Following the narrative of the story, as Wikipedia tells it then, if Akomen brought to man the inability to discriminate between good and evil, and we had used it to perceive the third “grey” truth within the equation then not only would Akomen no longer be a demon (for what would a demon be if there was no “evil” perceived?). Would Akomen vanish then? As we do not have a need for evil in our mythology any more, or would we be able to repurpose him, bring him back from the realms of rejection? In this new theological realization then I would ask if Akem wants to be evil, or if it is us, that both wants and needs to perceive him to be that way.
As children of Eden, we were cast from paradise once we bit into the fruit from the Tree of Knowledge of Good and Evil. From there did we learn to call the serpent evil for seducing our dear ancestors into biting into the apple and causing us to be casted, while at the same time did we learn to call god good despite the outrageous misfortunes he has at times placed on all of us (for example, like putting the tree there in the first place?). And the only excuse we have for this logic is because we only know good and evil as we are taught it. As the god, or gods, have taught us it. However, what Akem brought to us might be considered a challenge to this.
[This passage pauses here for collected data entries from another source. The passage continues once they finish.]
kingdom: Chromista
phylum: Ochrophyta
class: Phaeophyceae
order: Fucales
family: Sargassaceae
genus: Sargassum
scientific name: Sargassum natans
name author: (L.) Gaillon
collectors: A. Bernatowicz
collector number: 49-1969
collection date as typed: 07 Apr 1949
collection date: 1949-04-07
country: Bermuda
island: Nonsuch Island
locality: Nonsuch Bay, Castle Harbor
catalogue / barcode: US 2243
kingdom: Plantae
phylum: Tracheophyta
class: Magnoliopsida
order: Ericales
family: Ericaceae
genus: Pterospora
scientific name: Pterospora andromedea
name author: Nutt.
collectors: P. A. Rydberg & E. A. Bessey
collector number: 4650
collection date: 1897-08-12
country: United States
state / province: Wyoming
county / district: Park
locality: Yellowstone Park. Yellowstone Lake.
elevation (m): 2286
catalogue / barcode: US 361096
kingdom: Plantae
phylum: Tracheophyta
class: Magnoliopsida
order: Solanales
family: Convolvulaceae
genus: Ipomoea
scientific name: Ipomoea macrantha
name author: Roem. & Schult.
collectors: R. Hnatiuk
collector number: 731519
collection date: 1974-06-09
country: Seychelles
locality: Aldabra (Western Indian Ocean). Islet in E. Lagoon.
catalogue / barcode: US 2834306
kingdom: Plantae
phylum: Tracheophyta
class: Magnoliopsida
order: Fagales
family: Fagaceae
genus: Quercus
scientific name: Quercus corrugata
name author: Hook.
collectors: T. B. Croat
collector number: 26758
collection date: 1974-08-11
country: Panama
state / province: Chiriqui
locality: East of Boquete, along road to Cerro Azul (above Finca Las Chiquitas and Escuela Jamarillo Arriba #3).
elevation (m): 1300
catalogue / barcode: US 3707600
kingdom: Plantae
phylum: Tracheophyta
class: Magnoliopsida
If Akem was repurposed in this way, then would the gods not be upset if we were to betray their present alignments of good and evil?
Now, I don’t mean to offend anyone who practises Zoroastrianism by siding myself with the devil character, and I admit I haven’t really dwelled into any study of the religion to make any kind of concrete realizations. It’s not my intention to overstep my boundaries. What I’m simply exercising with this thought is a narrative practise, using Akem as an archetypal symbol and challenging the way it could be used. Who knows how, or why the word “Akem” was brought up on the Ouiji board that night, possibly because my brother was consciously moving the tablet as some kind of elaborate against-the-little-brother prank, possibly because my brother is the one who is possessed and was currently spreading the message of the devil (Ha! Suck on that big bro!). However, in my re-using of Akem, with the thoughts I had concerning the concept, I’ve been having fun treating myself to mind games at night. Now if I could only figure out what 2020 China and what ‘If I die Make Lake’ meant I could perhaps focus on less conceptual modes of thought.